The Underhanded C Contest is a yearly contest which has a simple goal: write an innocent looking program in C that hides malicious behavior. Bonus points if it looks like a legitimate bug. Immediately, I can hear the cries: “WHY? Why would you write code that hides what it’s really doing?” The answer to that is simple: To become better programmers.
C can be a dangerous language. It’s great for bit-twiddling, it can let you overwrite the execution stack, among of horde of other dangerous things. C is literally one step removed from assembler. Of course, all these dangers are also the power of C. It’s very to write code that can effectively talk to hardware in many languages that are viewed as more advanced than C, particularly these days as more and more languages utilize specialized runtimes which typically have low-level functions implemented in the Runtime in C anyway.
The challenge grew out of the 2004 Obfuscated V Contest, a contest started by a disgruntled American voter who was upset at George Bush’s re-election. This challenge was to write a vote tabulation program that looked correct, but secretely favored one candidate. Such is the basis for all the contests. Write innocent looking code, that does something evil.

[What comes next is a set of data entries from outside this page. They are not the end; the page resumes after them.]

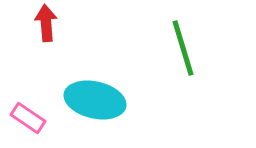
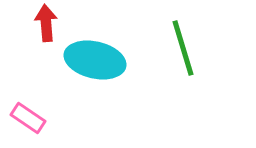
cyan ellipse: moved 40 px up
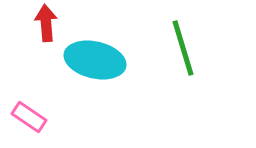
pink rectangle: moved 1 px right, 1 px up
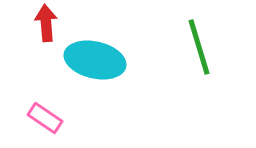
green line: moved 16 px right, 1 px up
pink rectangle: moved 16 px right, 1 px down
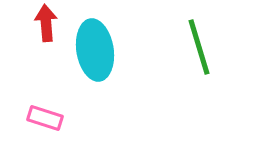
cyan ellipse: moved 10 px up; rotated 68 degrees clockwise
pink rectangle: rotated 16 degrees counterclockwise
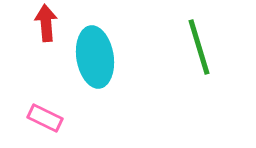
cyan ellipse: moved 7 px down
pink rectangle: rotated 8 degrees clockwise
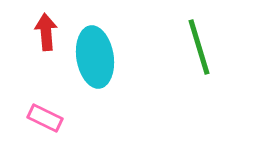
red arrow: moved 9 px down
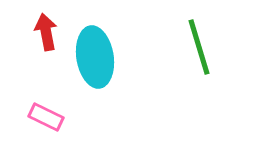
red arrow: rotated 6 degrees counterclockwise
pink rectangle: moved 1 px right, 1 px up
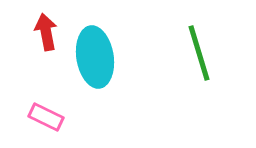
green line: moved 6 px down
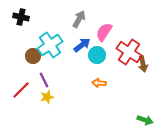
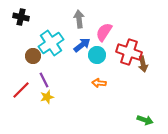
gray arrow: rotated 36 degrees counterclockwise
cyan cross: moved 1 px right, 2 px up
red cross: rotated 15 degrees counterclockwise
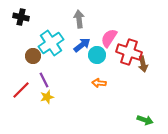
pink semicircle: moved 5 px right, 6 px down
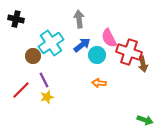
black cross: moved 5 px left, 2 px down
pink semicircle: rotated 60 degrees counterclockwise
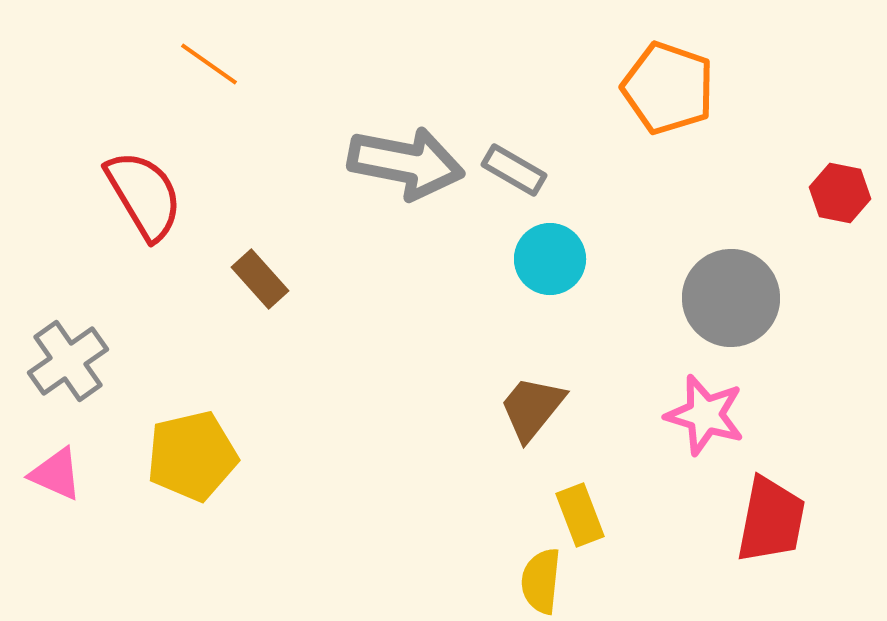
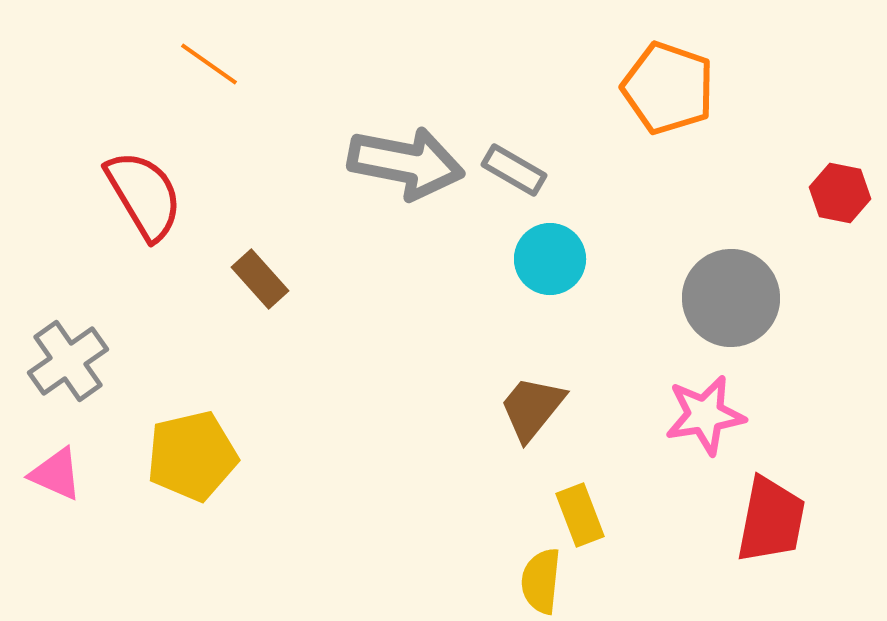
pink star: rotated 26 degrees counterclockwise
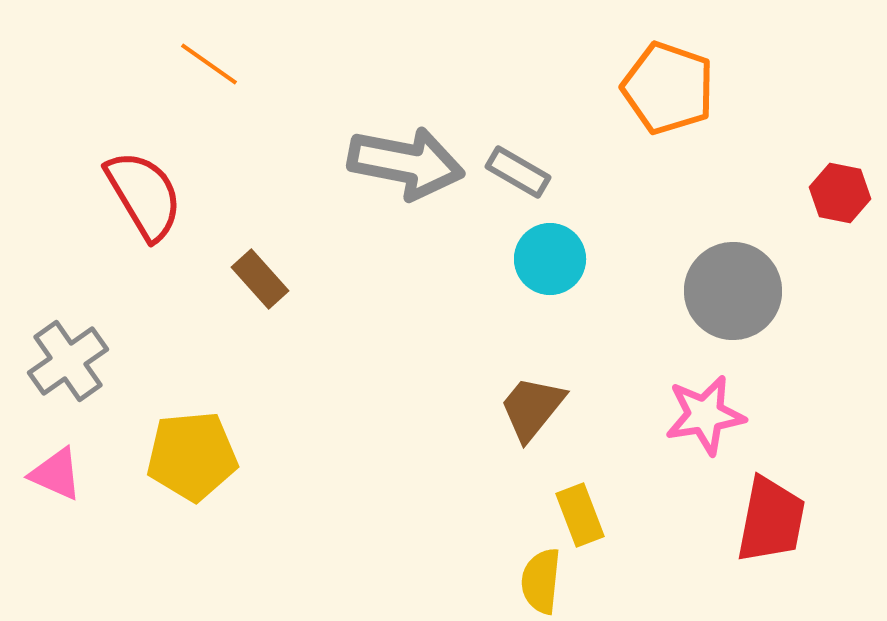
gray rectangle: moved 4 px right, 2 px down
gray circle: moved 2 px right, 7 px up
yellow pentagon: rotated 8 degrees clockwise
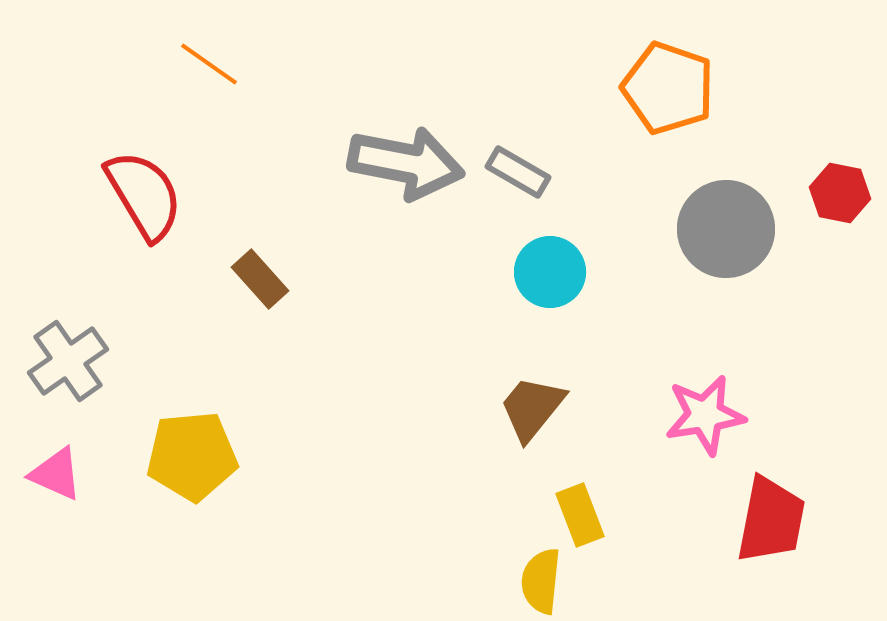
cyan circle: moved 13 px down
gray circle: moved 7 px left, 62 px up
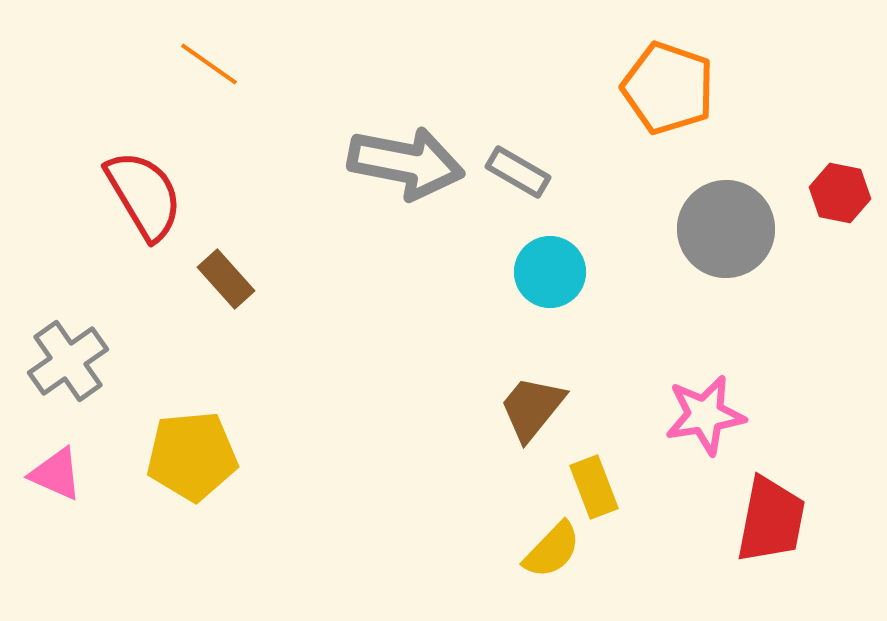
brown rectangle: moved 34 px left
yellow rectangle: moved 14 px right, 28 px up
yellow semicircle: moved 11 px right, 31 px up; rotated 142 degrees counterclockwise
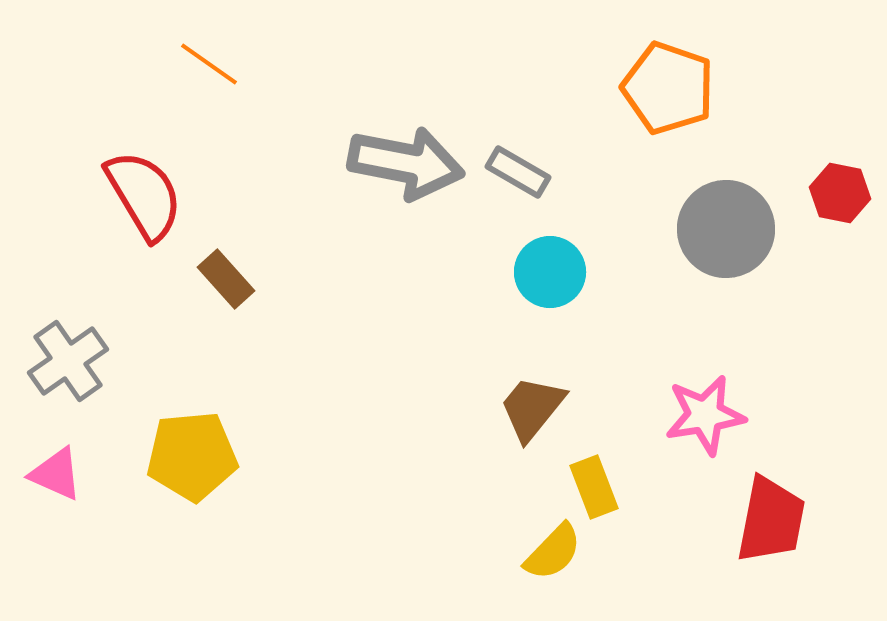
yellow semicircle: moved 1 px right, 2 px down
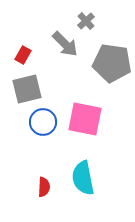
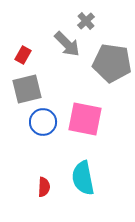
gray arrow: moved 2 px right
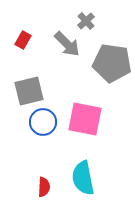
red rectangle: moved 15 px up
gray square: moved 2 px right, 2 px down
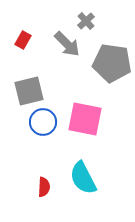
cyan semicircle: rotated 16 degrees counterclockwise
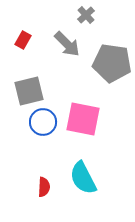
gray cross: moved 6 px up
pink square: moved 2 px left
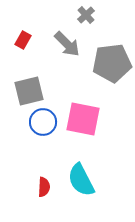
gray pentagon: rotated 15 degrees counterclockwise
cyan semicircle: moved 2 px left, 2 px down
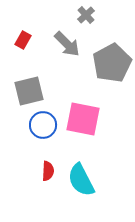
gray pentagon: rotated 21 degrees counterclockwise
blue circle: moved 3 px down
red semicircle: moved 4 px right, 16 px up
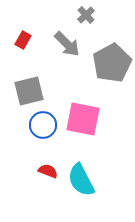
red semicircle: rotated 72 degrees counterclockwise
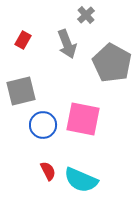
gray arrow: rotated 24 degrees clockwise
gray pentagon: rotated 15 degrees counterclockwise
gray square: moved 8 px left
red semicircle: rotated 42 degrees clockwise
cyan semicircle: rotated 40 degrees counterclockwise
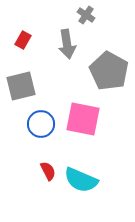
gray cross: rotated 12 degrees counterclockwise
gray arrow: rotated 12 degrees clockwise
gray pentagon: moved 3 px left, 8 px down
gray square: moved 5 px up
blue circle: moved 2 px left, 1 px up
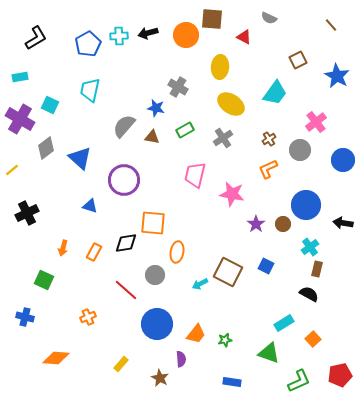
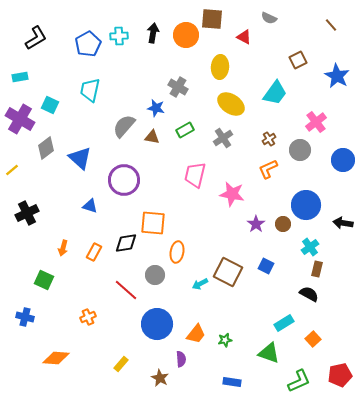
black arrow at (148, 33): moved 5 px right; rotated 114 degrees clockwise
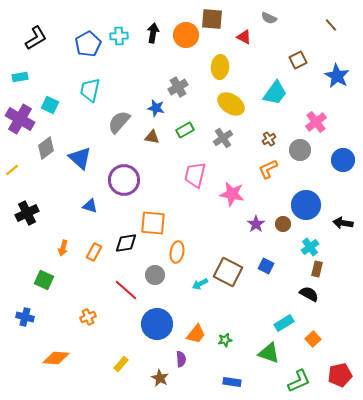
gray cross at (178, 87): rotated 30 degrees clockwise
gray semicircle at (124, 126): moved 5 px left, 4 px up
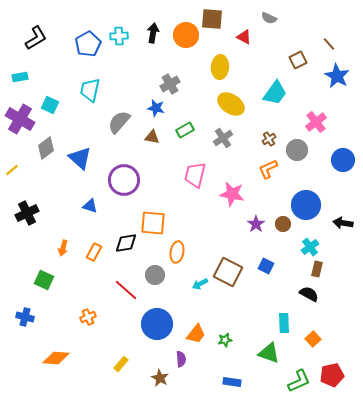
brown line at (331, 25): moved 2 px left, 19 px down
gray cross at (178, 87): moved 8 px left, 3 px up
gray circle at (300, 150): moved 3 px left
cyan rectangle at (284, 323): rotated 60 degrees counterclockwise
red pentagon at (340, 375): moved 8 px left
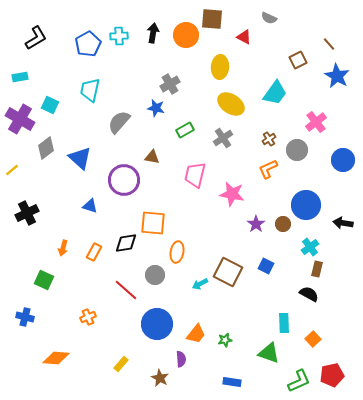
brown triangle at (152, 137): moved 20 px down
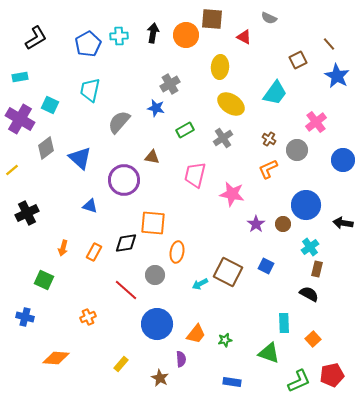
brown cross at (269, 139): rotated 24 degrees counterclockwise
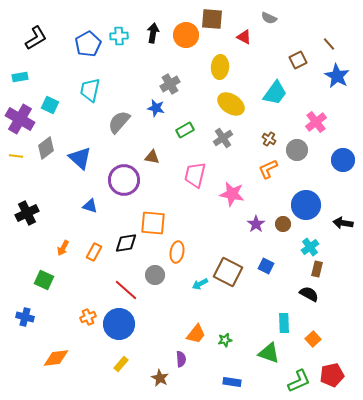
yellow line at (12, 170): moved 4 px right, 14 px up; rotated 48 degrees clockwise
orange arrow at (63, 248): rotated 14 degrees clockwise
blue circle at (157, 324): moved 38 px left
orange diamond at (56, 358): rotated 12 degrees counterclockwise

These challenges have ranged from image processing to encryption tasks, with this years being to redact part of an image in a recoverable fashion. They provide a PPM library, conveniently enough, so all you need to worry about is making the image look redacted, but having the data still recoverable, all while making sure the code looks completely innocent. I’m going to be looking at competing, hell there is a $100 Thinkgeek gift certificate on the line, but I haven’t done any C in a year or so. Needless to say, I’m not sure I’ll do well. Should be an entertaining challenge though.